=== Section Start ===

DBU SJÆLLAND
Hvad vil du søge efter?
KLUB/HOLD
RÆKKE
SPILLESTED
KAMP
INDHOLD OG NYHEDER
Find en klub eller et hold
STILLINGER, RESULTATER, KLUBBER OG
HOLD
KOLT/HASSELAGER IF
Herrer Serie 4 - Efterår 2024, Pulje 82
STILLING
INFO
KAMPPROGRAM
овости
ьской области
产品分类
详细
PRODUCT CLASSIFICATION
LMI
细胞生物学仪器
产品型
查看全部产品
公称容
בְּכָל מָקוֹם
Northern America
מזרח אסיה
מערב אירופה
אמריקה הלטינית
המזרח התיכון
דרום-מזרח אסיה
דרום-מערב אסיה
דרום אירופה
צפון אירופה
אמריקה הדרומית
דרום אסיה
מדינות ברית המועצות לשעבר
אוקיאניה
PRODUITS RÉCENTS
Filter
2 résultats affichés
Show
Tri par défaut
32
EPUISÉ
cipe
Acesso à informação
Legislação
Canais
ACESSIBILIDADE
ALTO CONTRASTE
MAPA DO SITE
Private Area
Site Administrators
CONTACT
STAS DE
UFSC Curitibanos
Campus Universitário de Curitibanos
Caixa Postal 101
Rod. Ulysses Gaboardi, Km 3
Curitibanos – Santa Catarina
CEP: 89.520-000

=== Section End ===
=== Section Start ===

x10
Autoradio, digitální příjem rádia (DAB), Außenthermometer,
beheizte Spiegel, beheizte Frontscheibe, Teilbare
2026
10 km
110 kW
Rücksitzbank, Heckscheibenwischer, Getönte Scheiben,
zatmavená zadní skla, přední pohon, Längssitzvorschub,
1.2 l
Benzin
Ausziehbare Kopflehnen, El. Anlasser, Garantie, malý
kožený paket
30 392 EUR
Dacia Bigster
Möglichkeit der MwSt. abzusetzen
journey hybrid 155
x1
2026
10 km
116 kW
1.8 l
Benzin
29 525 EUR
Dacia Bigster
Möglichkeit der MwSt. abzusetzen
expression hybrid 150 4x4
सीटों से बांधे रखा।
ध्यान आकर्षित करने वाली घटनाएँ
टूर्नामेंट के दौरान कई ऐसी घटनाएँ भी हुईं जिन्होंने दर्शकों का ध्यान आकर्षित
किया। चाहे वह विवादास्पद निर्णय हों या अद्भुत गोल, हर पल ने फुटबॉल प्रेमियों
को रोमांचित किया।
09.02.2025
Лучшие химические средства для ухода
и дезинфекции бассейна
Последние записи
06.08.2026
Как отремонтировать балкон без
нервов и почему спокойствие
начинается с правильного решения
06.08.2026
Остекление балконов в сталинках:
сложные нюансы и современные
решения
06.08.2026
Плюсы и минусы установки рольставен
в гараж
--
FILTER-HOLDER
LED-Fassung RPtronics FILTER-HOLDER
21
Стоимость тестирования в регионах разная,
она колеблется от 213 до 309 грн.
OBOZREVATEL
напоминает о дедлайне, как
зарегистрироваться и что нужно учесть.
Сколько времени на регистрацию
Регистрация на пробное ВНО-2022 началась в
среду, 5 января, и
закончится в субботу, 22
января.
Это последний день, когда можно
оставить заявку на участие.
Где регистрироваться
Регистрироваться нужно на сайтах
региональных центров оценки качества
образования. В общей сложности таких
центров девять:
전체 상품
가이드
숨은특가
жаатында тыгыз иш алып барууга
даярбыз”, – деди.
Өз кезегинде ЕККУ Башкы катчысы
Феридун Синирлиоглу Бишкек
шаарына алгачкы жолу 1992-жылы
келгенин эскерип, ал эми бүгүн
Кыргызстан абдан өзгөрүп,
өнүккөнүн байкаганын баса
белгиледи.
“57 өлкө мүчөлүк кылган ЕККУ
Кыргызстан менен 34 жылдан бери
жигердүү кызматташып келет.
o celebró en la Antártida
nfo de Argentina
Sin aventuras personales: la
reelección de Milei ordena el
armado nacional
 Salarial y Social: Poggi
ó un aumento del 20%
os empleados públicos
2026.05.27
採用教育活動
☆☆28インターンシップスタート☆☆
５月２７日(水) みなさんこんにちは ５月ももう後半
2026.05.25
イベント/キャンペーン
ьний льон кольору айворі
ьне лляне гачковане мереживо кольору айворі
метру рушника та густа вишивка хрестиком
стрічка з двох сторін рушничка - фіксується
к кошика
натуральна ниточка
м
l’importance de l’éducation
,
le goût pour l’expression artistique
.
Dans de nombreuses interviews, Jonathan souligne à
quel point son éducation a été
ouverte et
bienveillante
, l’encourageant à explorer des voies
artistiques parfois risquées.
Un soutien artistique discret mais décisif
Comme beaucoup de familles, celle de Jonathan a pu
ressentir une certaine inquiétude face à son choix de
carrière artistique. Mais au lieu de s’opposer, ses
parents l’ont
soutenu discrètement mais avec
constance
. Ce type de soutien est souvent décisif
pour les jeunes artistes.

=== Section End ===
=== Section Start ===

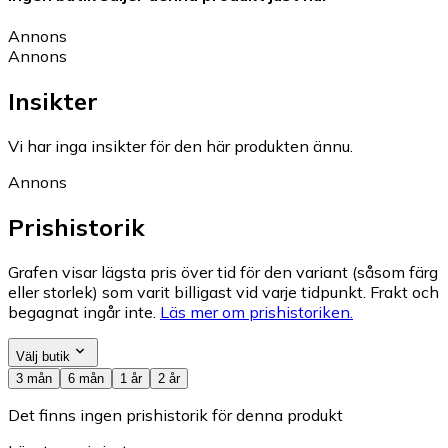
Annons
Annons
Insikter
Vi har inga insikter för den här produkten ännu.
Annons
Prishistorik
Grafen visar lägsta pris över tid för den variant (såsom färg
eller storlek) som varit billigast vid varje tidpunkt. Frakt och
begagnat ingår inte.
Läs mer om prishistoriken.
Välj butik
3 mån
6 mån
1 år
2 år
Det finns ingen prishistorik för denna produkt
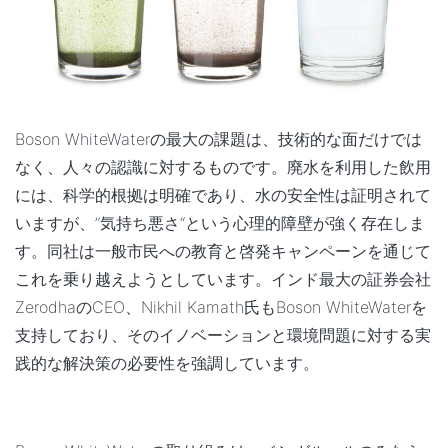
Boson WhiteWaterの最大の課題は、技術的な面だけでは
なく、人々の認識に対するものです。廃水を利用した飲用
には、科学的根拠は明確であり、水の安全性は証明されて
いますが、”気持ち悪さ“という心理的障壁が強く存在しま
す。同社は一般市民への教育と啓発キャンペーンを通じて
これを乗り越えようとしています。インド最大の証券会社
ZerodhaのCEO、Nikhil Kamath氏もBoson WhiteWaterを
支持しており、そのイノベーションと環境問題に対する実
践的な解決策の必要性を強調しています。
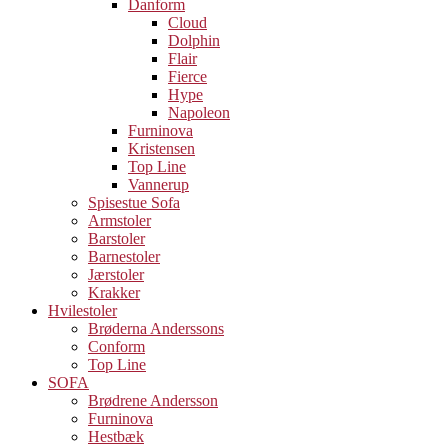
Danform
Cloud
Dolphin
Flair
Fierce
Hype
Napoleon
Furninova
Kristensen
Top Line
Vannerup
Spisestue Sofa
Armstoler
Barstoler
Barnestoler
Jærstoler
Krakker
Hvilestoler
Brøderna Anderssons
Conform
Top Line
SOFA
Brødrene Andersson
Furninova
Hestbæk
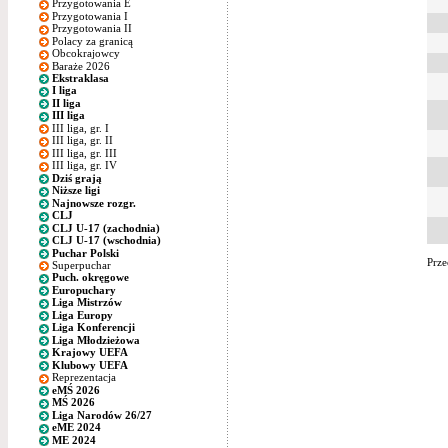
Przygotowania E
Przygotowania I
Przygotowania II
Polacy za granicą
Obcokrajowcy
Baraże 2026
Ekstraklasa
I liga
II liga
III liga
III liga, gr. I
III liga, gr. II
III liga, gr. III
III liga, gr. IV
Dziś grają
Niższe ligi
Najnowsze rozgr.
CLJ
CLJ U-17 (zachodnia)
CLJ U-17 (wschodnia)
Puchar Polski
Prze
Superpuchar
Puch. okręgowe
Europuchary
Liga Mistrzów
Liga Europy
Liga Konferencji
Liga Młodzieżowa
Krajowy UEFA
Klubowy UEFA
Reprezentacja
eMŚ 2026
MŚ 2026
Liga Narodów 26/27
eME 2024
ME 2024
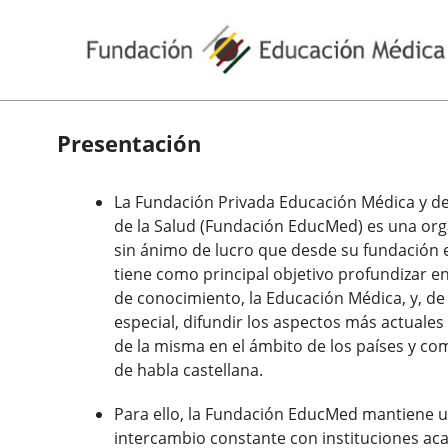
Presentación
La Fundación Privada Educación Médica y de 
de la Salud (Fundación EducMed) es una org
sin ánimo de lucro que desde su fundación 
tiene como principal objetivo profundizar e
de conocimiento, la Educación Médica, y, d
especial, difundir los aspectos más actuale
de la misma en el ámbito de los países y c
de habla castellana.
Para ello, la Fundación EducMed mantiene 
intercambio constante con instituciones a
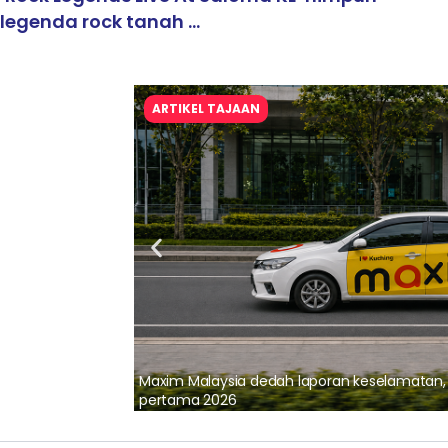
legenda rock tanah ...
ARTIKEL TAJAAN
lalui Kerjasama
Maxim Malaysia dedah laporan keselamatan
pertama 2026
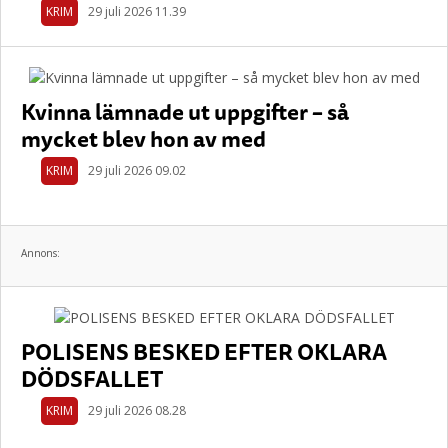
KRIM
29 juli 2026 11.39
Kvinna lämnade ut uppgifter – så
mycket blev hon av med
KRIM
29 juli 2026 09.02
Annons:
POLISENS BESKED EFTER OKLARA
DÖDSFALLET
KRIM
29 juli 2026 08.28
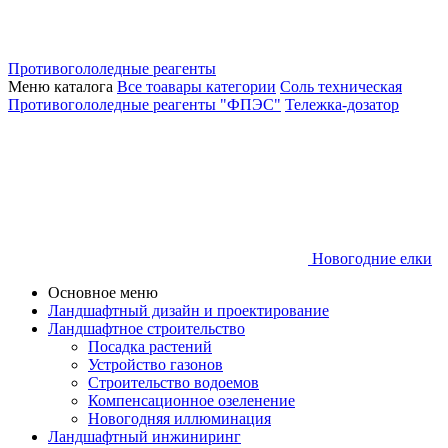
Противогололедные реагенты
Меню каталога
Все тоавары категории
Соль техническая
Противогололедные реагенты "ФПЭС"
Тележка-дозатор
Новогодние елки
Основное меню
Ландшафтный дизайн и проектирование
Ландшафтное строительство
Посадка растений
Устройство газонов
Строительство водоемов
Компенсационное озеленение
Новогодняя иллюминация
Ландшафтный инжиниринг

=== Section End ===

What you have to do: Turn the lines of the material, starting with the line containing "DBU SJÆLLAND" and going on through the line containing "אמריקה הלטינית", into a JSON list of strings with one string per line. Leave out blank lines.

Solution for this exercise:
[
  "DBU SJÆLLAND",
  "Hvad vil du søge efter?",
  "KLUB/HOLD",
  "RÆKKE",
  "SPILLESTED",
  "KAMP",
  "INDHOLD OG NYHEDER",
  "Find en klub eller et hold",
  "STILLINGER, RESULTATER, KLUBBER OG",
  "HOLD",
  "KOLT/HASSELAGER IF",
  "Herrer Serie 4 - Efterår 2024, Pulje 82",
  "STILLING",
  "INFO",
  "KAMPPROGRAM",
  "овости",
  "ьской области",
  "产品分类",
  "详细",
  "PRODUCT CLASSIFICATION",
  "LMI",
  "细胞生物学仪器",
  "产品型",
  "查看全部产品",
  "公称容",
  "בְּכָל מָקוֹם",
  "Northern America",
  "מזרח אסיה",
  "מערב אירופה",
  "אמריקה הלטינית"
]